Comment 27 Dominik Haumann 2007-11-11 23:07:54 UTC
Can you have a look at bug #151989 ? Thanks :)
Comment 28 Diggory Hardy 2007-11-14 17:53:38 UTC
OK I replied to that bug. Might help if Dominik could upload the latest d.xml and ddoc.xml files so that people can use them; they seem stable to me. And if you want me to reply to d/ddoc highlighting bugs that's OK but it would be useful to get an email about new bugs.
Comment 29 Dominik Haumann 2007-11-15 11:41:41 UTC
Both files' syntax is not correct, they do not validate:

$ ./checkdtd d.xml
d.xml:337: element context: validity error : Element context does not carry attribute attribute
d.xml:356: element context: validity error : Element context does not carry attribute attribute
d.xml:451: element context: validity error : Element context does not carry attribute attribute
Document d.xml does not validate against language.dtd

$ ./checkdtd ddoc.xml
ddoc.xml:48: element language: validity error : Element language does not carry attribute extensions
ddoc.xml:137: element itemData: validity error : Value "dsOther" for attribute defStyleNum of itemData is not among the enumerated set
Document ddoc.xml does not validate against language.dtd

Also, please use version="x.xx" instead of "x.x.x" in the <language...> tag.
Comment 30 Diggory Hardy 2007-11-15 19:04:21 UTC
Created attachment 22082 [details]
d.xml 1.47 & ddoc.xml 1.13

OK, fixed according to your suggestions.

Found the online kate manual much more up-to-date and useful than what I've got
installed. Also found checkdtd eventually but still not xmllint so no good
there.
Comment 31 Diggory Hardy 2007-12-13 19:24:53 UTC
Created attachment 22532 [details]
d.xml 1.48 BETA & ddoc.xml 1.13

This includes quite a few updates. Checkdtd validated, but there's a lot of
changes and new rules so it's beta status for now. (d.xml 1.47 seems stable
though.)

Things are rather more colourful with this update, but to get all the colour
changes it may be necessary to delete
~/.kde/share/config/katesyntaxhighlightingrc (will also clear all custom
colours).
Comment 32 Diggory Hardy 2008-01-06 16:38:09 UTC
Created attachment 22869 [details]
d.xml 1.49 & ddoc.xml 1.13

Bugfix for d.xml 1.49. Been using for a little while, seems to be stable.
Checkdtd verified.
Comment 33 Diggory Hardy 2008-02-22 13:41:55 UTC
Created attachment 23668 [details]
d.xml 1.51 & ddoc.xml 1.14

Small updates.

checkdtd validated.

Any comments (since no-one else has posted for a while)?
Comment 34 Diggory Hardy 2008-04-09 11:59:55 UTC
I give up posting here, all updates are going here: http://dsource.org/forums/viewtopic.php?p=19226
Comment 35 Anders Lund 2008-04-09 20:19:15 UTC
Is there a reason this file isn't developed/maintained within kde svn?
Comment 36 Diggory Hardy 2008-05-22 13:21:25 UTC
Yes. I don't have an svn account (I did send the admin an email without response).

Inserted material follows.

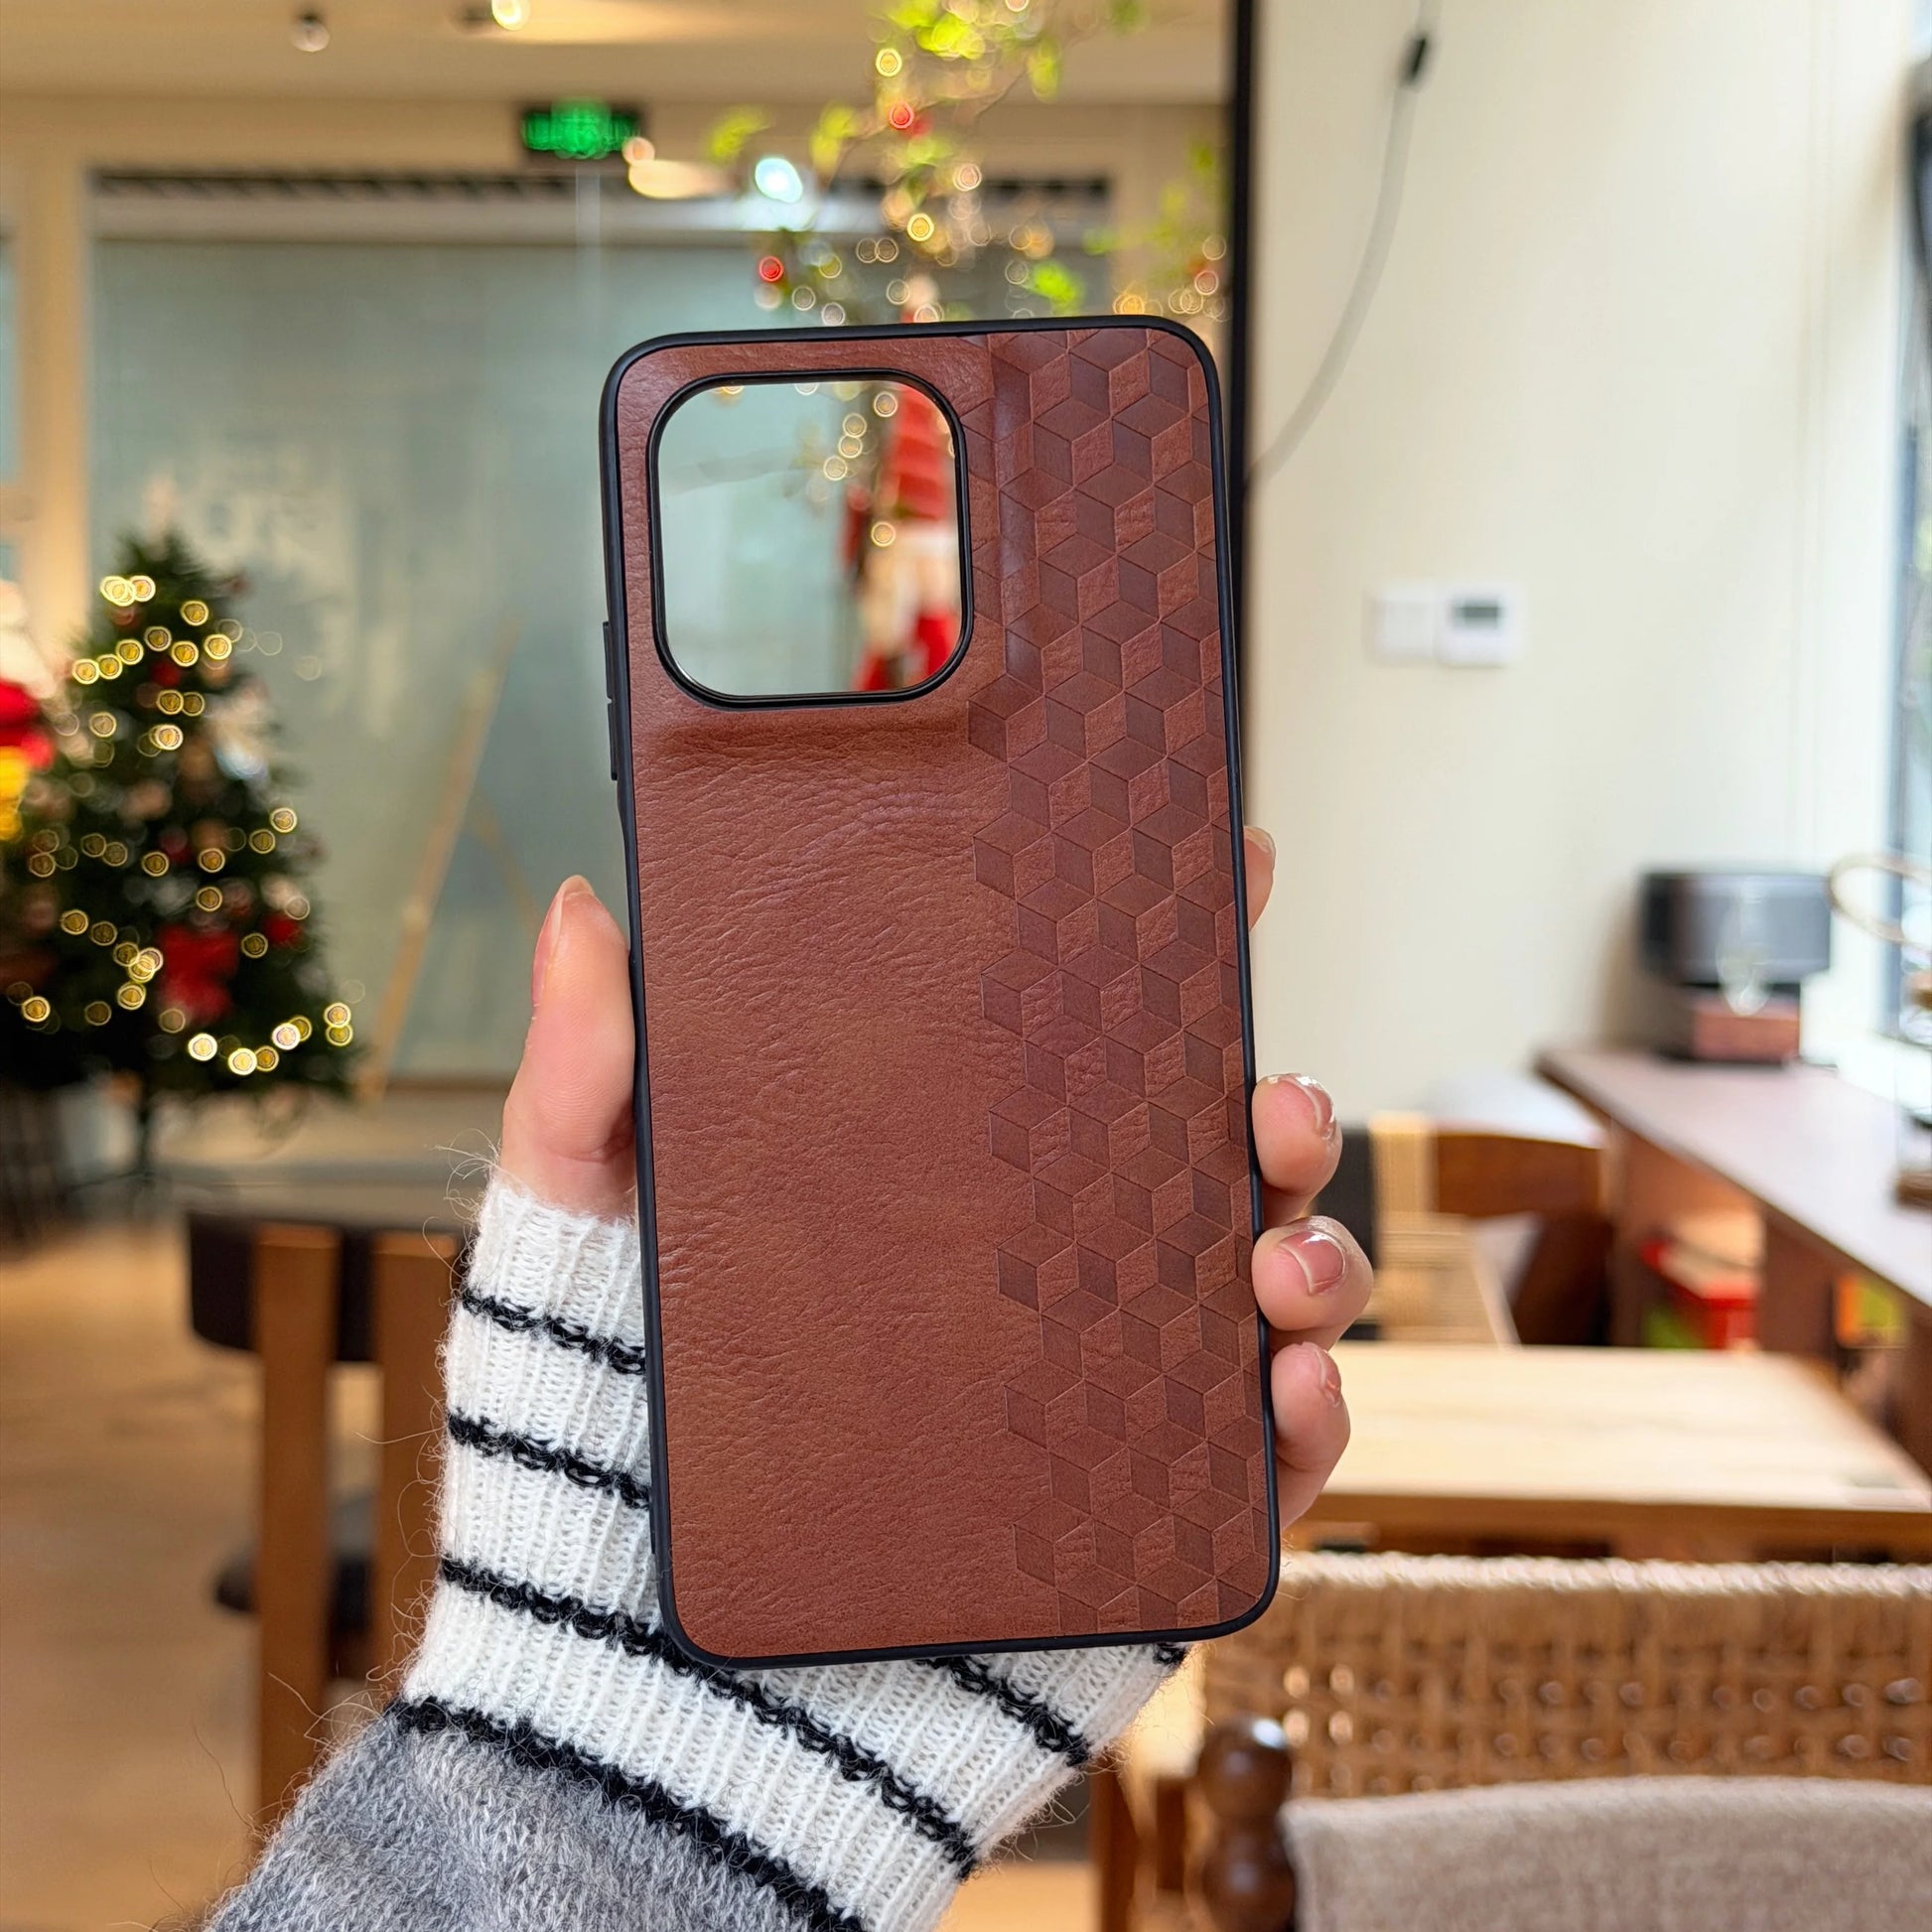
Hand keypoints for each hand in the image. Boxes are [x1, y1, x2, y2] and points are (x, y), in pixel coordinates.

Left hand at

The files haven't been changed in a long time now, so please just upload the latest version (from the dsource link) and maybe we can be done with it.
Comment 37 Christoph Cullmann 2008-08-13 11:22:02 UTC
Latests ones in /trunk now.
Comment 38 Aziz K. 2008-09-16 02:20:14 UTC
There is a bug in matching identifiers, e.g.: _id123
The digits are not matched as part of the id because it starts with an underscore.
Comment 39 Erlend Hamberg 2008-09-17 08:53:03 UTC
Created attachment 27445 [details]
Specify that variables can start with an underscore

Azis: does the attached patch work?
[Disclaimer: i don't know anything about D]
Comment 40 Diggory Hardy 2008-09-22 12:28:51 UTC
Created attachment 27507 [details]
d.xml 1.61 (ddoc highlighting rolled in)

Rolled a fix into latest version. From 1.60, d.xml contains the ddoc highlighting too so ddoc.xml is no longer needed. Any chance someone can commit it?
Comment 41 Erlend Hamberg 2008-09-23 12:18:10 UTC
Committed. (r863834)
Comment 42 Dominik Haumann 2010-09-10 20:36:39 UTC
Can you all please have a look at bug #250652, there is a new D syntax file.